■ **Task goal**: Return every line of the entries that includes the word "gezeigt".

[The data]

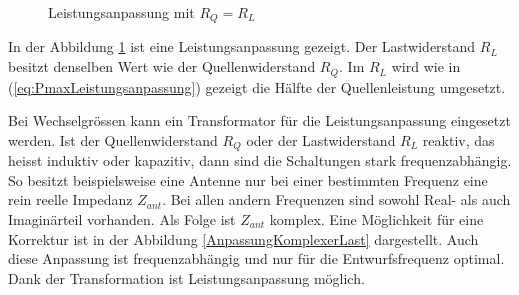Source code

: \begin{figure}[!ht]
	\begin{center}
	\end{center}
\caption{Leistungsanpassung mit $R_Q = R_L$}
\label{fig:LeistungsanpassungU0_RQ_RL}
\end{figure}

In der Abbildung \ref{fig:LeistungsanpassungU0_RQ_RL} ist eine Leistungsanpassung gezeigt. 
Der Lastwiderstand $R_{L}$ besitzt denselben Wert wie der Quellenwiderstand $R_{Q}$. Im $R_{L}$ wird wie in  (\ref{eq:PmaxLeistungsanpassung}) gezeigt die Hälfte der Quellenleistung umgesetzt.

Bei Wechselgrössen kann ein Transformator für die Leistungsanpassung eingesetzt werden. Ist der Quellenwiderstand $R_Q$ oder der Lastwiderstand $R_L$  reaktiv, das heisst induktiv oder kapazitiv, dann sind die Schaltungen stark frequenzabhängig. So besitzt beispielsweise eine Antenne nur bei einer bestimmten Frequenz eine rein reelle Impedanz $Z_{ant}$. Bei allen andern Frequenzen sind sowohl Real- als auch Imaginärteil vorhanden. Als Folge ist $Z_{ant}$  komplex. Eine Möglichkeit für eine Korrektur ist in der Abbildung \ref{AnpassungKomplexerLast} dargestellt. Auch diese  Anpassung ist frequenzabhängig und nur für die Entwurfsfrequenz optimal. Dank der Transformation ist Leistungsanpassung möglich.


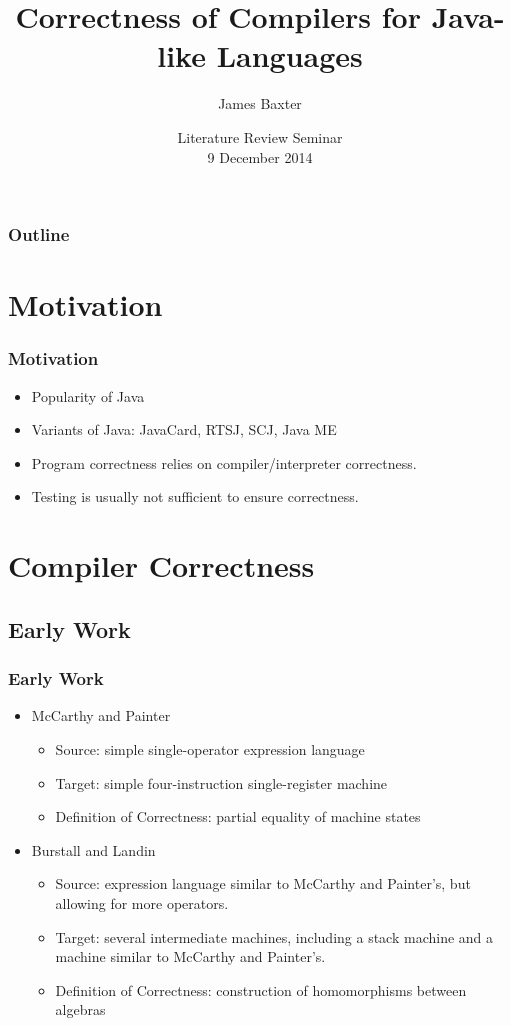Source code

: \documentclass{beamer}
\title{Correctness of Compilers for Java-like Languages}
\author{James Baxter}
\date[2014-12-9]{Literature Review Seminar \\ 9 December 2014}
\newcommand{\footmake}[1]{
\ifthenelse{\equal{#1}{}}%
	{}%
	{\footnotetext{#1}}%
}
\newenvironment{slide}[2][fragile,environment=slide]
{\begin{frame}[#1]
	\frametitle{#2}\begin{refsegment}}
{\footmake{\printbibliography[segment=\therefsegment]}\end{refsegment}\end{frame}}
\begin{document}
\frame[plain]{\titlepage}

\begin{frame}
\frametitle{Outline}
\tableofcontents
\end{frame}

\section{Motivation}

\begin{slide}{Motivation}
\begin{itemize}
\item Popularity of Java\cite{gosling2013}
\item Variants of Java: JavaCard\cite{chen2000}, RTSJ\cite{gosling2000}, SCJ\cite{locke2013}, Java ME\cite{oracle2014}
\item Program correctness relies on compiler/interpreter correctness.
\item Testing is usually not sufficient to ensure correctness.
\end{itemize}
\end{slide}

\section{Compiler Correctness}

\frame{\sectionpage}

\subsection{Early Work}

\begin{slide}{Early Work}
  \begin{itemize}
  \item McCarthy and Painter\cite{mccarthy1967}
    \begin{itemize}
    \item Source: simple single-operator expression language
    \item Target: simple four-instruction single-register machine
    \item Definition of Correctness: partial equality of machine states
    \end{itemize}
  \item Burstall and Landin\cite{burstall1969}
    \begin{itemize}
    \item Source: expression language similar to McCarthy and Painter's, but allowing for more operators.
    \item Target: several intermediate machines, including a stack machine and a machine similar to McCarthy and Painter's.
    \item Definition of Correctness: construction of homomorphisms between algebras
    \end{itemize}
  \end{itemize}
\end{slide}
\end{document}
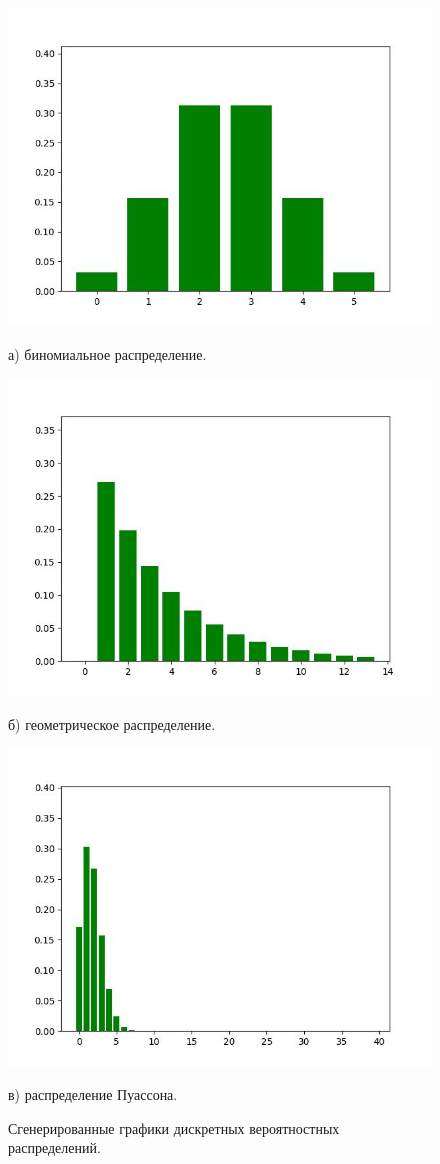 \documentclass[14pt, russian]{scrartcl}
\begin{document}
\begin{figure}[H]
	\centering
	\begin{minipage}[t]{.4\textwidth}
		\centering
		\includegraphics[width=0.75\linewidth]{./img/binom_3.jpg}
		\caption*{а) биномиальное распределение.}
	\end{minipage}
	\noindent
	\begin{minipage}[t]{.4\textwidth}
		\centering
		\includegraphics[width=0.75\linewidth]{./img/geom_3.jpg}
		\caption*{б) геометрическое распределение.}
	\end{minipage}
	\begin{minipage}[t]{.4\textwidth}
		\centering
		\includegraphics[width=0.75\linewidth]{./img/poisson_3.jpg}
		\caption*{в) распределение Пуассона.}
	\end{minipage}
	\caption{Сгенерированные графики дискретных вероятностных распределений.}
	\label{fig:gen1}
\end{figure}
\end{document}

[/The data]

■ **Written response**:
In der Abbildung \ref{fig:LeistungsanpassungU0_RQ_RL} ist eine Leistungsanpassung gezeigt. 
Der Lastwiderstand $R_{L}$ besitzt denselben Wert wie der Quellenwiderstand $R_{Q}$. Im $R_{L}$ wird wie in  (\ref{eq:PmaxLeistungsanpassung}) gezeigt die Hälfte der Quellenleistung umgesetzt.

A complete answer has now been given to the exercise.